▶ Tasks to carry out
a: Copy word for word the part of the WandaVision poster text below, starting with "The jump in" and going on through "looming over WandaVision.".
b: Continue the WandaVision poster text that follows, not the data, beginning right after its final line.

The jump in “time” depicted in the second poster’s somewhat subtle if you only pay attention to what’s on the updated television screen. But when you take in other details, you can see that things within the living room like the wallpaper, the plant, the art on the wall, and the television itself, are also changing. The magician’s hat perched in the television’s corner feels like a nod to Wanda’s vast magical abilities that the series is meant to further develop. It’s also interesting to note that this poster introduces a lamp purposefully centered to reflect the positioning of Vision’s Infinity Stone, the status of which is one of the bigger questions looming over WandaVision.

‘70s Swingers

A now colorized Wanda and Vision being featured on a television screen in the middle of a living room that seems plucked from the '70s. (Image: Disney+/Marvel)
A now colorized Wanda and Vision being featured on a television screen in the middle of a living room that seems plucked from the ’70s. (Image: Disney+/Marvel)

▶ Collected data
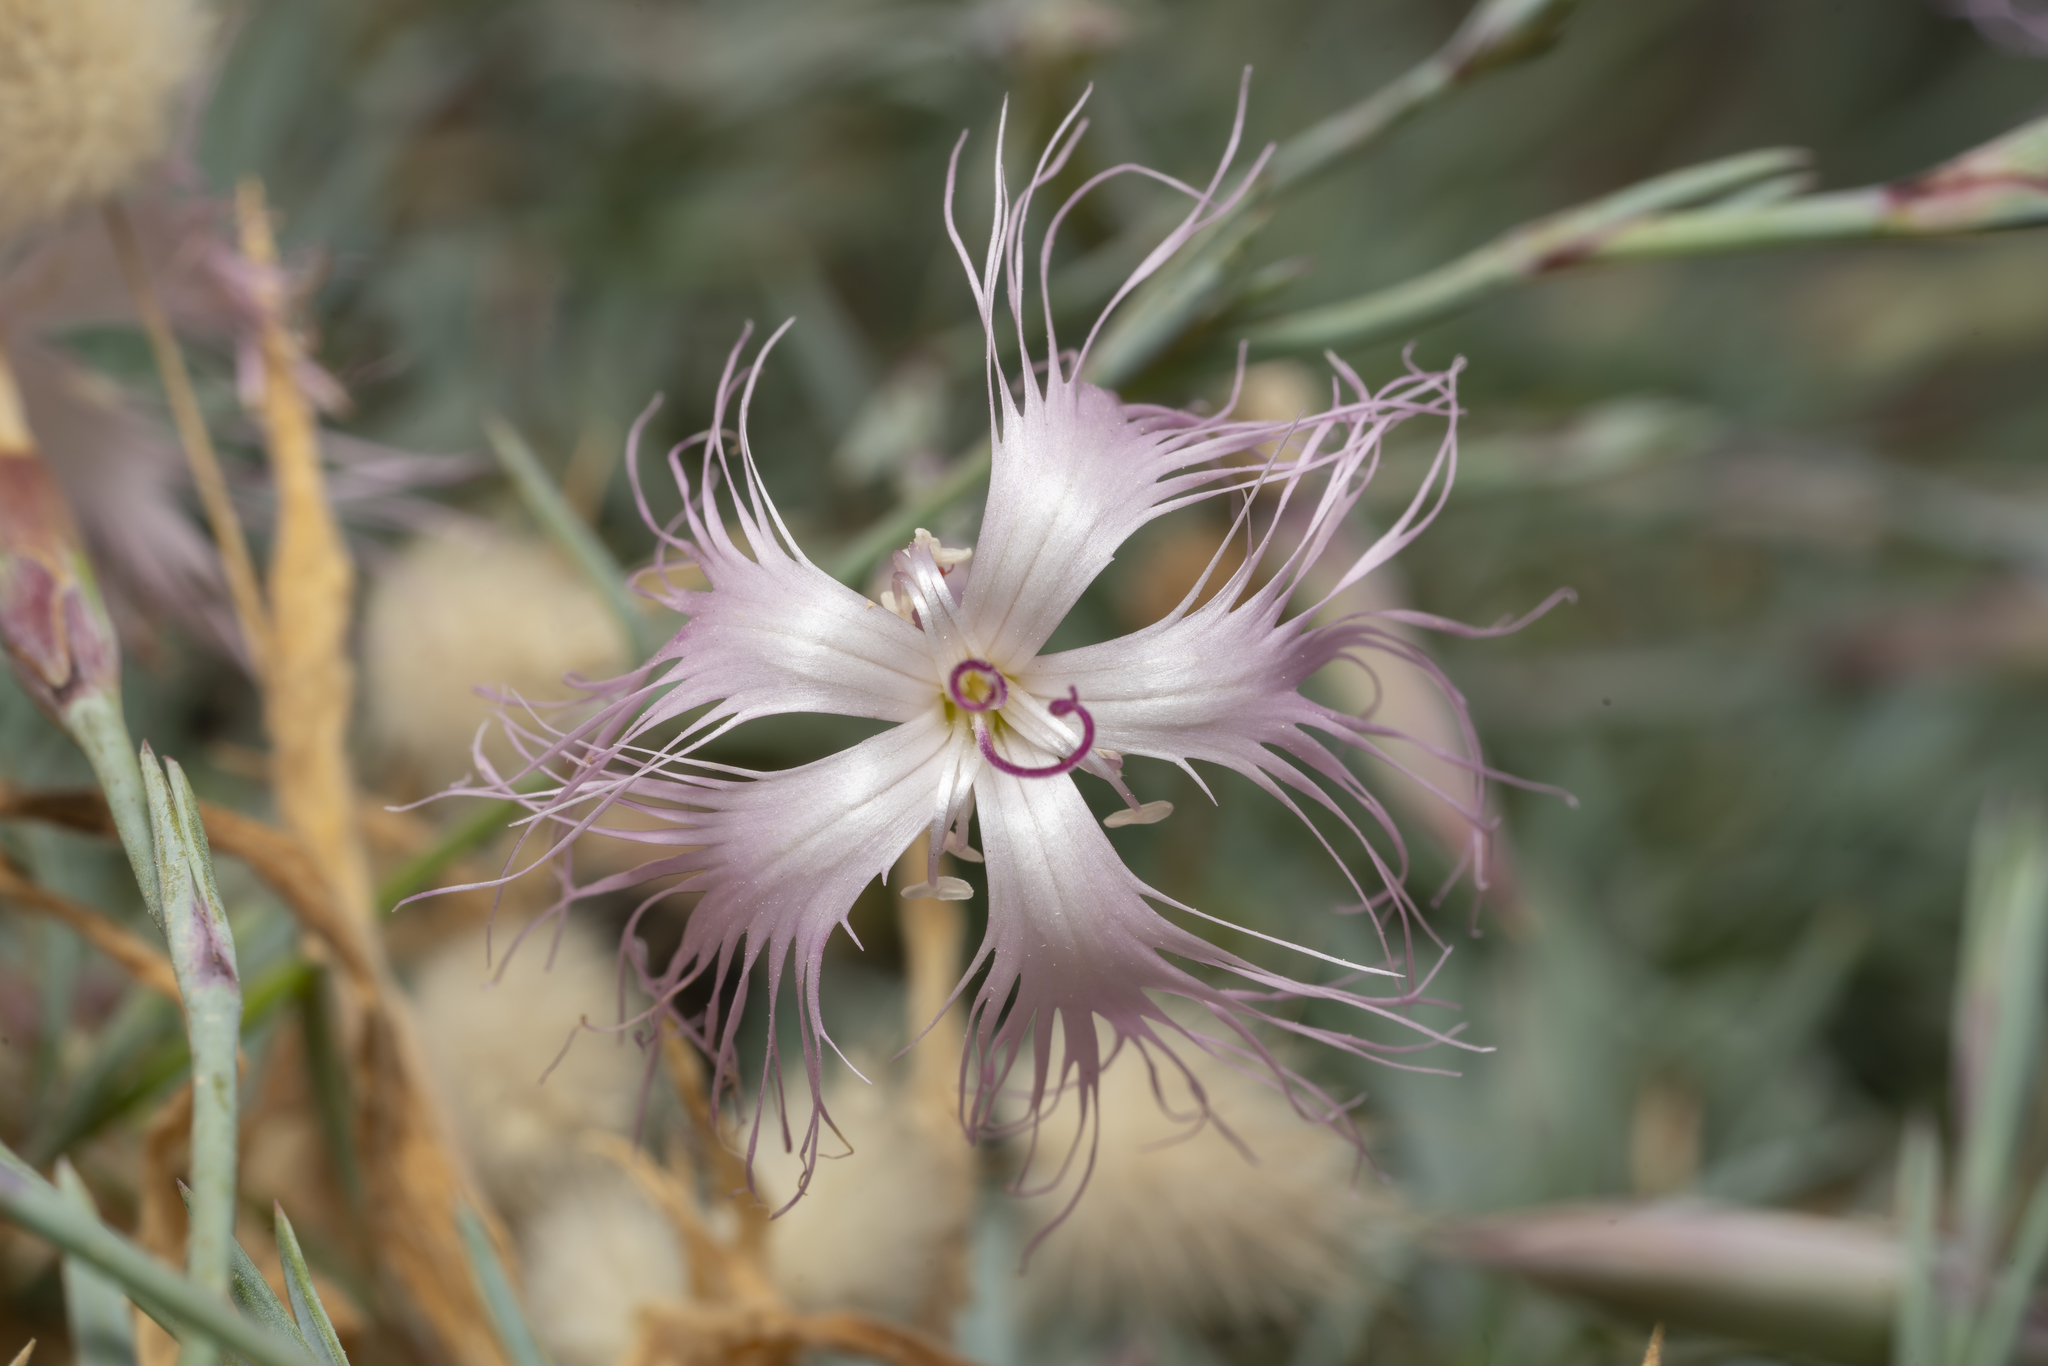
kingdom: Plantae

▶ Activity answers
a:
The jump in “time” depicted in the second poster’s somewhat subtle if you only pay attention to what’s on the updated television screen. But when you take in other details, you can see that things within the living room like the wallpaper, the plant, the art on the wall, and the television itself, are also changing. The magician’s hat perched in the television’s corner feels like a nod to Wanda’s vast magical abilities that the series is meant to further develop. It’s also interesting to note that this poster introduces a lamp purposefully centered to reflect the positioning of Vision’s Infinity Stone, the status of which is one of the bigger questions looming over WandaVision.

b:
WandaVision’s jump into Brady Bunch-era TV marks one of the biggest aesthetic changes in terms of how its characters are all styled, and the poster makes clear that at this point in the series, things are going to be in vivid technicolor. Whether there’s any significance to the walls suddenly losing their art and the ever-modernising TV set gaining a bowl of fruit is unclear, but in retrospect, the product feels like a nod to the surprising twist of fate the Visions discover a little down the line.

‘80s Goofball Parents

Vision and Wanda appearing in what seems to be a sitcom from either the '80s or '90s. (Image: Disney+/Marvel)
Vision and Wanda appearing in what seems to be a sitcom from either the ’80s or ’90s. (Image: Disney+/Marvel)

Of all the wild things that have happened to Vision and the Scarlet Witch in Marvel’s comics, welcoming their children into the world was rather far down on the list of things people expected to see adapted in WandaVision because of how narratively convoluted those characters’ origins are. But a single sight gag tucked into a brief flash of WandaVision’s comedic approach to the ‘80s seemingly introduced the couple’s twins to the MCU. The poster corresponding to this chunk of the plot doesn’t feature much in the way of clues about what to expect, but it, like a number of the other posters, features an unnatural reflection in the background that may or may not point to the “falseness” of the reality being depicted.

‘90s Suburbanites

Wanda and Vision dressed up as their classic comic book selves. (Image: Disney+/Marvel)
Wanda and Vision dressed up as their classic comic book selves. (Image: Disney+/Marvel)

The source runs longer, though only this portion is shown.